Davalılar ……. ve ……. Yapı İnş. Oto. San. Ve Tic. Ltd. Şti vekili dosyaya sunduğu cevap dilekçesinde özetle; müvekkili …….’nın söz konusu kazadan dolayı hiçbir kusur ve sorumluluğunun bulunmadığını, Küçükçekmece …… Asliye Ceza Mahkemesinin …… E. Sayılı dosya içeriğinde bulunan tüm kanıtlar ve tanık beyanlarının da bu durumu doğruladığını, talep edilen tazminatın hukuksal koşulları oluşmadığını, talep edilen tazminatla zenginleşme amacı güdüldüğünü, talep edilen tazminat miktarının neye göre belirlendiğinin açıklanmadığını, talep edilen manevi tazminatın amacına uygun düşmediğini, müvekkilinin ekonomik ve sosyal koşullarının talep edilen tazminatı ödemeye uygun olmadığını, müvekkilinin ceza davası süresince davacı yanın ailesi ile acılarını paylaşmak ve taziyelerini sunmak istediğini ancak davacı tarafın buna olumsuz cevap verdiğini, diğer müvekkili olan ……. Yapı İnş. Oto.
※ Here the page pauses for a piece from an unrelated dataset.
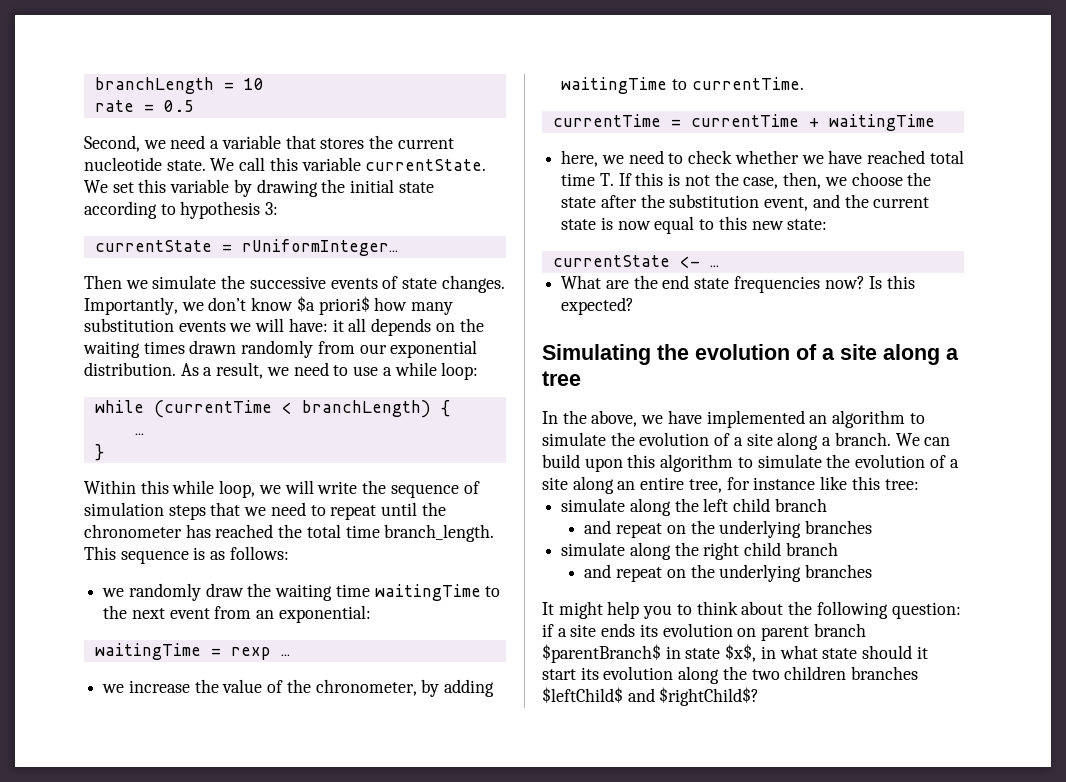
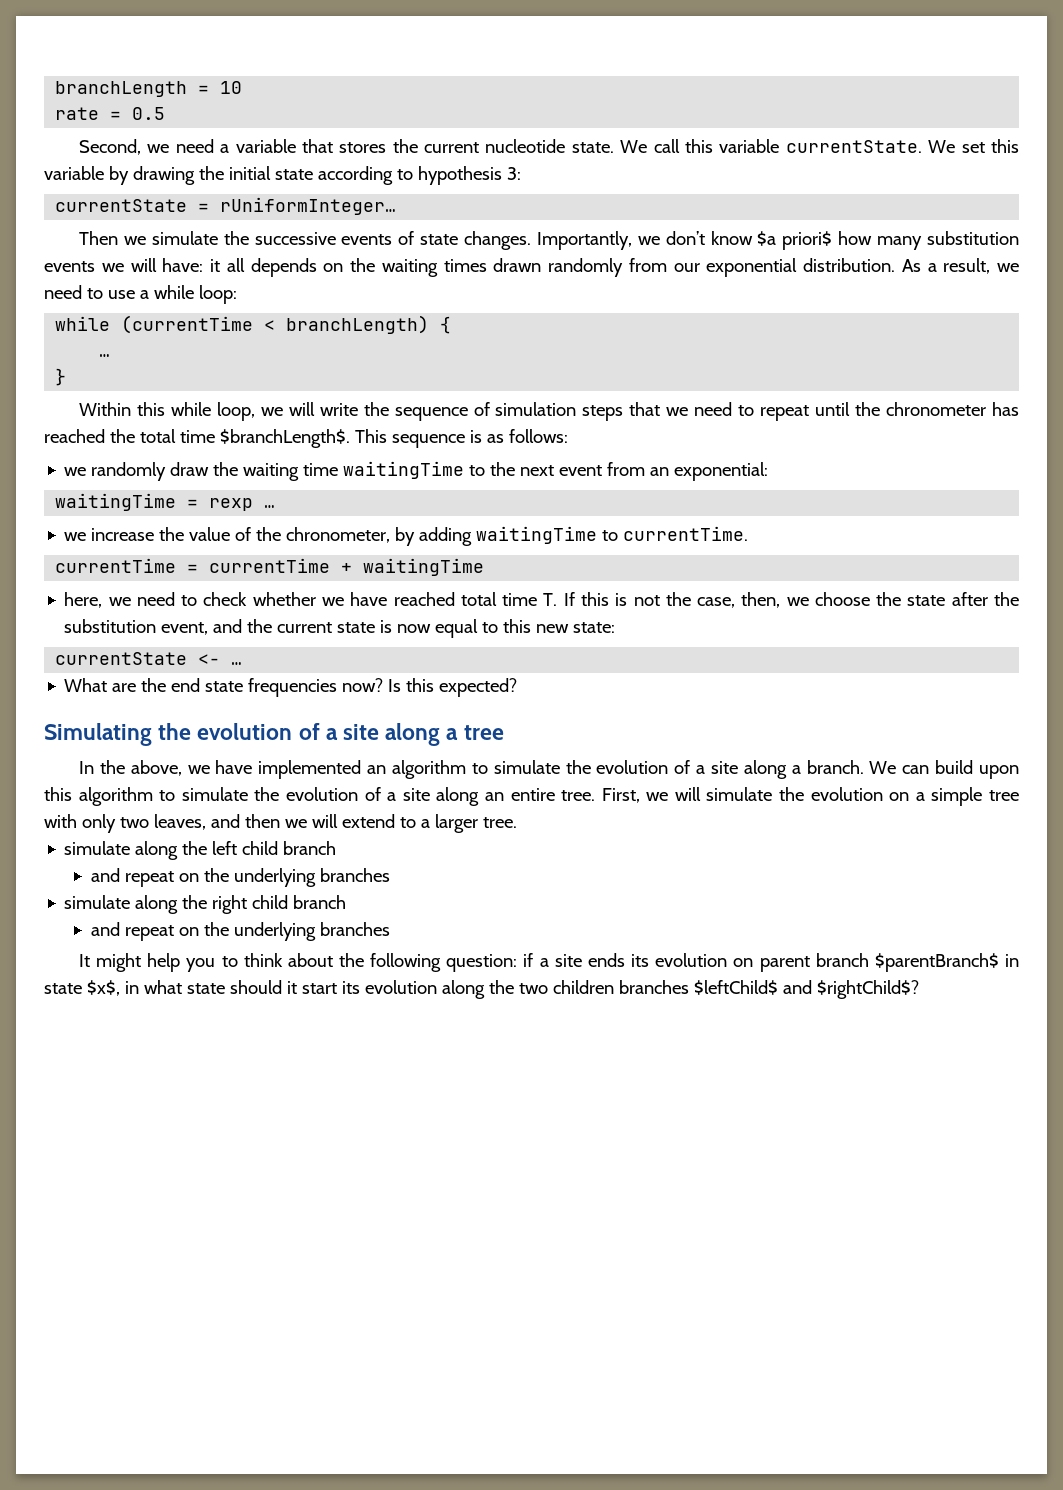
[384,524,495,542] branch_length. -> [219,429,350,448] $branchLength$.
[688,476,919,493] tree, for instance like this tree: -> [561,787,1020,806] [44,814,517,833] tree. First, we will simulate the evolution on a simple tree with only two leaves, and then we will extend to a larger tree.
San. Ve Tic. Ltd. Şti’nin de bu olayda hiçbir kusur ve sorumluluğunun bulunmadığını belirterek; dava zamanaşımı süresinin dolmasından sonra açıldığı için davanın öncelikle zamanaşımı yönünden reddine, tazminat talebi yasanın amacına uygun düşmediği için davanın reddine, tüm yargılama giderleri ile avukatlık ücretinin karşı tarafa yükletilmesine karar verilmesini talep etmiştir.
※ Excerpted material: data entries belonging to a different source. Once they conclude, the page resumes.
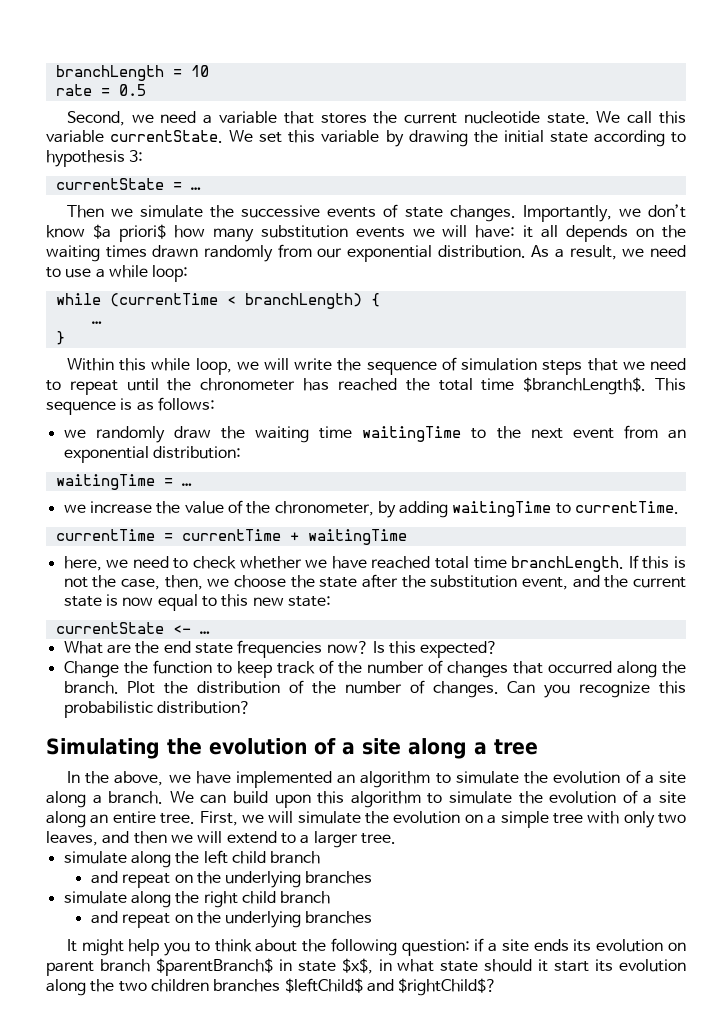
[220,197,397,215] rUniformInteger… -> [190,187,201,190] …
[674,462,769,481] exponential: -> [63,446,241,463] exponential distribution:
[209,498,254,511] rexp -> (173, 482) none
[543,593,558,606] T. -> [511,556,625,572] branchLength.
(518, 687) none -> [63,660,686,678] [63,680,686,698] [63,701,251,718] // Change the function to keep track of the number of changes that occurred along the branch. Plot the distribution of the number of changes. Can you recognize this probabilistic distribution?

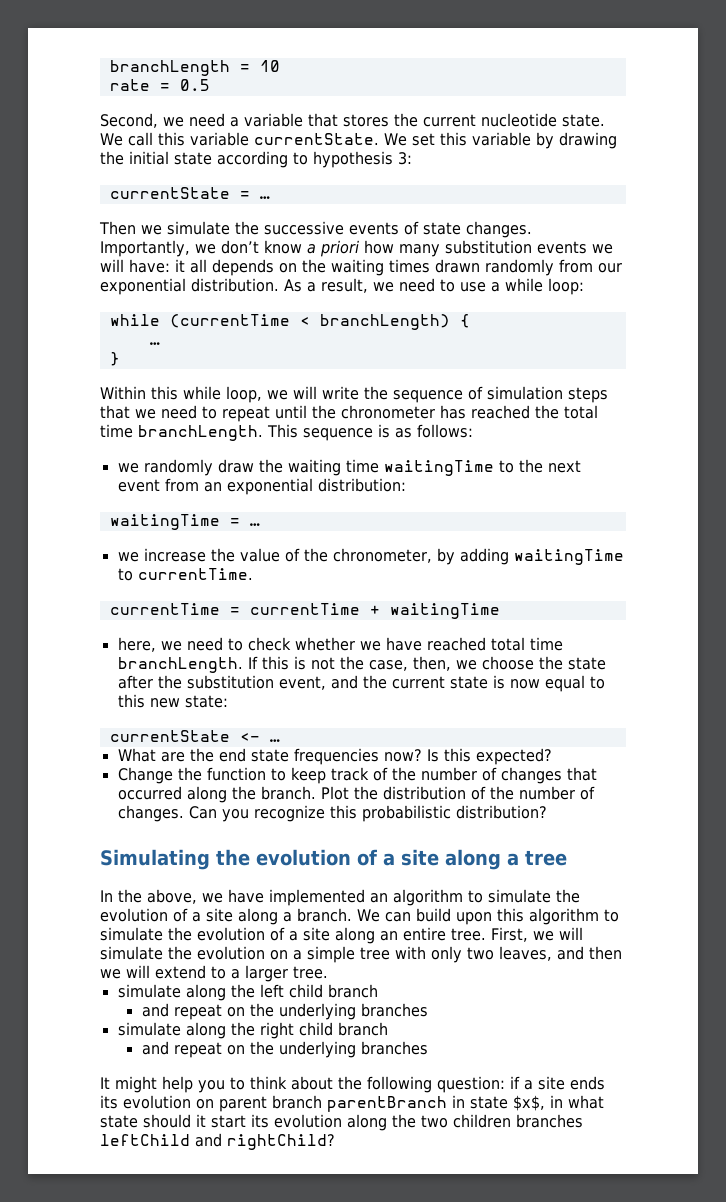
[92,224,166,242] $a priori$ -> [307,240,359,257] a priori
[523,377,647,395] $branchLength$. -> [138,425,263,441] branchLength.
[155,958,273,976] $parentBranch$ -> [327,1096,447,1112] parentBranch
[284,978,498,996] $leftChild$ and $rightChild$? -> [100,1133,335,1150] leftChild and rightChild?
Davalı …… Sigorta A.Ş. Vekili dosyaya sunduğu cevap dilekçesinde özetle; kazaya konu aracın müvekkili şirket nezdinde inşaat sigortası ile sigortalı olduğunu, şahıs mali mesuliyet teminatının tefriksiz 100.000,00 TL olduğunu, 3. Şahıs mali sorumluluk için %10 tenzili muafiyet uygulanacağını, inşaat sigorta poliçesinin özel şartlarında; ” 3. Şahıs mali sorumluluk teminatı açısında makul güvenlik önlemlerinin alınması şarttır.” ibaresinin bulunduğunu, müvekkili şirketin sorumluluğunun doğması için gerekli güvenlik önlemlerinin alınmasının gerektiğini, Küçükçekmece …… Asliye Ceza Mahkemesinin bilirkişi raporunda; önlemlerin alınmadığına dair görüş beyan edildiğini, bu nedenle ……. İnş. Tur. San. Ve Tic. Ltd. Şti’nin asli derecede kusurlu bulunduğunu, bu ve tüm sebeplerden dolayı müvekkili şirketin sorumluluğunun doğmasının mümkün olamayacağını, ayrıca davacının dava dilekçesi ve eklerini kendilerine tebliğ ettirmediğini belirterek; davanın reddi ile yargılama harç ve giderleri ile vekalet ücretinin davacı tarafa yükletilmesine karar verilmesini talep etmiştir.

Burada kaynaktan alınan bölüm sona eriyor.